__Work task__. Show every line in the material below in which the string "памятников" appears.

__Working data__.
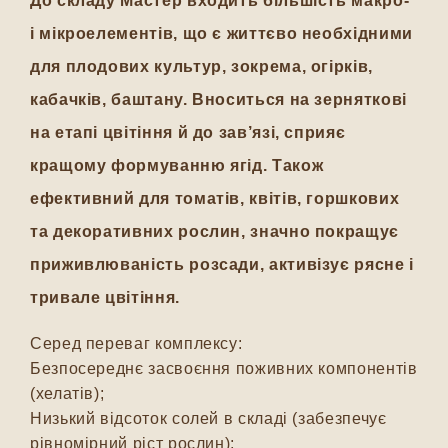
До складу Мастер входить більшість макро-
і мікроелементів, що є життєво необхідними
для плодових культур, зокрема, огірків,
кабачків, баштану. Вноситься на зерняткові
на етапі цвітіння й до зав’язі, сприяє
кращому формуванню ягід. Також
ефективний для томатів, квітів, горшкових
та декоративних рослин, значно покращує
приживлюваність розсади, активізує рясне і
тривале цвітіння.
Серед переваг комплексу:
Безпосереднє засвоєння поживних компонентів
(хелатів);
Низький відсоток солей в складі (забезпечує
рівномірний ріст рослин);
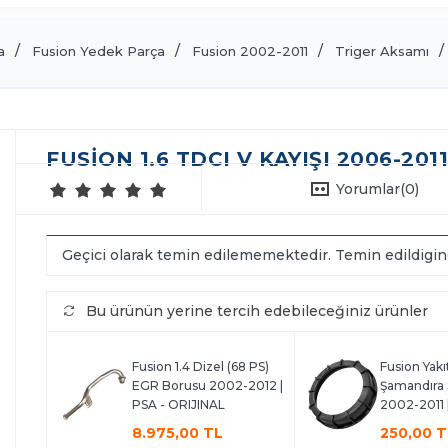
a
Fusion Yedek Parça
Fusion 2002-2011
Triger Aksamı
FUSION 1.6 TDCI V KAYIŞI 2006-2011
Yorumlar
(0)
Geçici olarak temin edilememektedir. Temin edildigi
Bu ürünün yerine tercih edebileceğiniz ürünler
Fusion 1.4 Dizel (68 PS)
Fusion Yak
EGR Borusu 2002-2012 |
Şamandıra
PSA - ORIJINAL
2002-2011 
8.975,00 TL
250,00 T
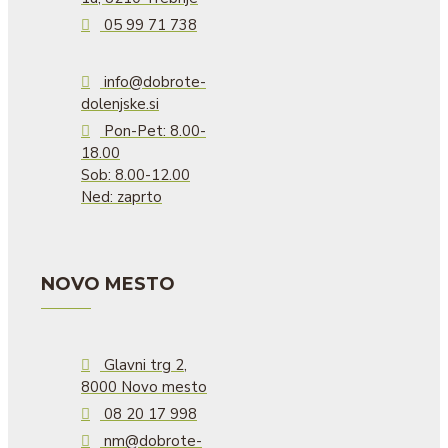
05 99 71 738
info@dobrote-
dolenjske.si
Pon-Pet: 8.00-
18.00
Sob: 8.00-12.00
Ned: zaprto
NOVO MESTO
Glavni trg 2,
8000 Novo mesto
08 20 17 998
nm@dobrote-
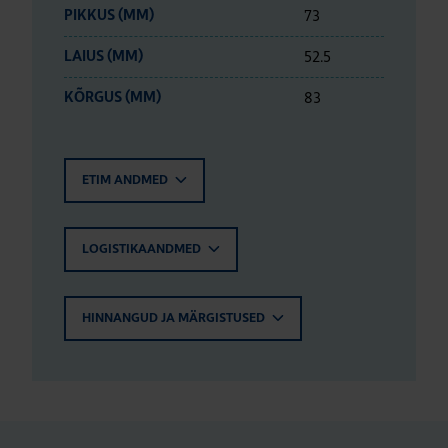
73
PIKKUS (MM)
52.5
LAIUS (MM)
83
KÕRGUS (MM)
ETIM ANDMED
LOGISTIKAANDMED
HINNANGUD JA MÄRGISTUSED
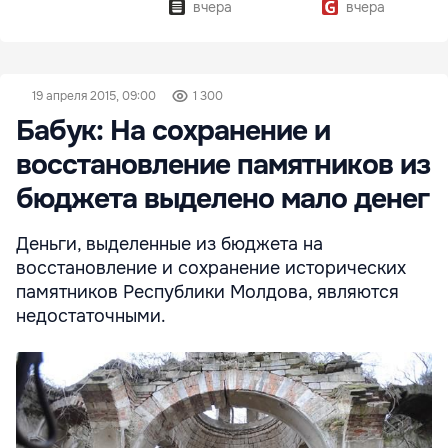
вчера
вчера
19 апреля 2015, 09:00
1 300
Бабук: На сохранение и
восстановление памятников из
бюджета выделено мало денег
Деньги, выделенные из бюджета на
восстановление и сохранение исторических
памятников Республики Молдова, являются
недостаточными.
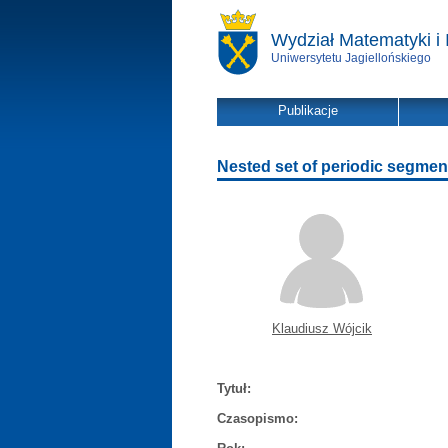
Wydział Matematyki i 
Uniwersytetu Jagiellońskiego
Publikacje
Nested set of periodic segmen
Klaudiusz Wójcik
Tytuł:
Czasopismo:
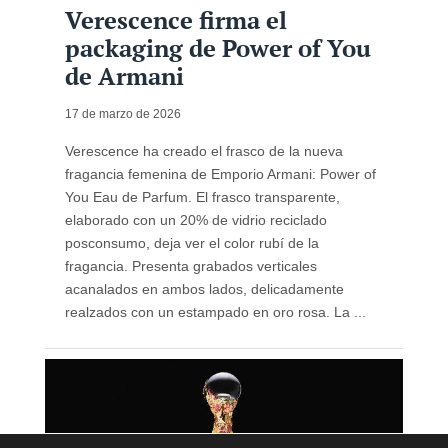
Verescence firma el
packaging de Power of You
de Armani
17 de marzo de 2026
Verescence ha creado el frasco de la nueva
fragancia femenina de Emporio Armani: Power of
You Eau de Parfum. El frasco transparente,
elaborado con un 20% de vidrio reciclado
posconsumo, deja ver el color rubí de la
fragancia. Presenta grabados verticales
acanalados en ambos lados, delicadamente
realzados con un estampado en oro rosa. La ...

__Task solution__.
восстановление памятников из
памятников Республики Молдова, являются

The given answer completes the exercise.